* [Exercise prompt] Every line of the listing that holds the word "camera" should be returned.

* [Given records]
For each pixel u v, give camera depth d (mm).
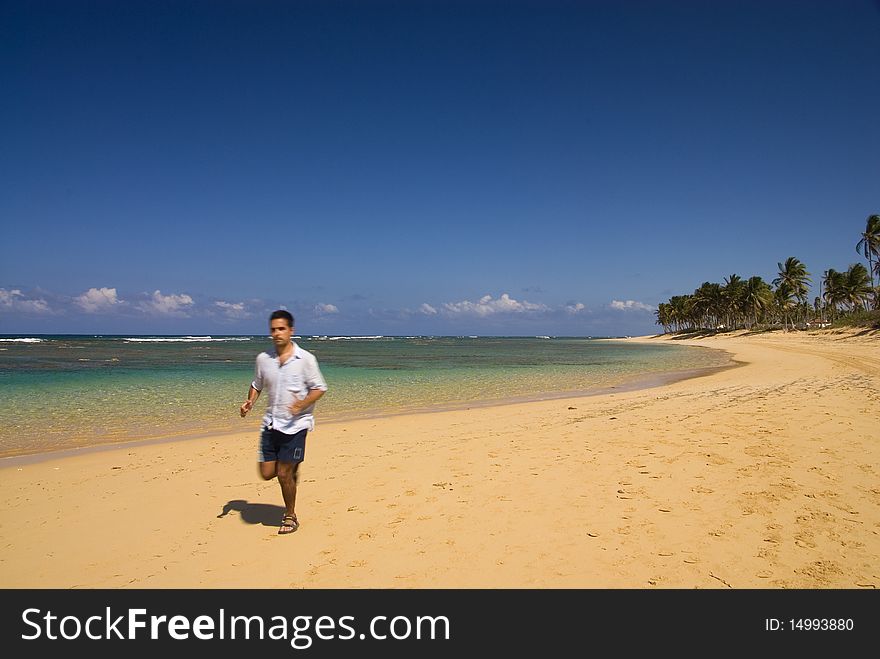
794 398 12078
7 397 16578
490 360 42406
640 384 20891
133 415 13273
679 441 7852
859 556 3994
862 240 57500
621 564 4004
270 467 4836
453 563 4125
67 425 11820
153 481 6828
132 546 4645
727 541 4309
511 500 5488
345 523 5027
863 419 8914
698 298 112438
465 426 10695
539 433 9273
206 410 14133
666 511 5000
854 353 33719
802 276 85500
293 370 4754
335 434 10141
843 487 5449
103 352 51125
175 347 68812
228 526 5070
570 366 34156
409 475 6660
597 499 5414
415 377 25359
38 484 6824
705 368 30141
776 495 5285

==

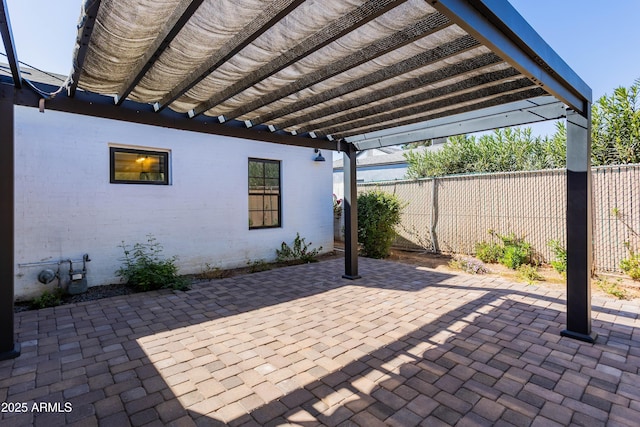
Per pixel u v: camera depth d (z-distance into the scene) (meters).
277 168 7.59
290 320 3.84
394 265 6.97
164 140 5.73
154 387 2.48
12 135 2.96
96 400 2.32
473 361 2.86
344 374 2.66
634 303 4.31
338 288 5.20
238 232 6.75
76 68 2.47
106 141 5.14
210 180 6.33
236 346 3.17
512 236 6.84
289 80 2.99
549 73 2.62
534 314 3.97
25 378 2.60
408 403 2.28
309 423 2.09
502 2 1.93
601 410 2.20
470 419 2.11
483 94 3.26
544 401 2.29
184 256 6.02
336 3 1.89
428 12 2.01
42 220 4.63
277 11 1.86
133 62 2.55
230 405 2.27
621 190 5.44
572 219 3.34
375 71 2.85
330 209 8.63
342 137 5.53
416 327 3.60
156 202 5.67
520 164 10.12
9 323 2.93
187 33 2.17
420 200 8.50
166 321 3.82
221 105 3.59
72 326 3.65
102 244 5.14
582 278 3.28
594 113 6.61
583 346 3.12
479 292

* [Solution to the problem]
For each pixel u v, give camera depth d (mm).
Per pixel u v: camera depth d (z-distance into the scene) (meters).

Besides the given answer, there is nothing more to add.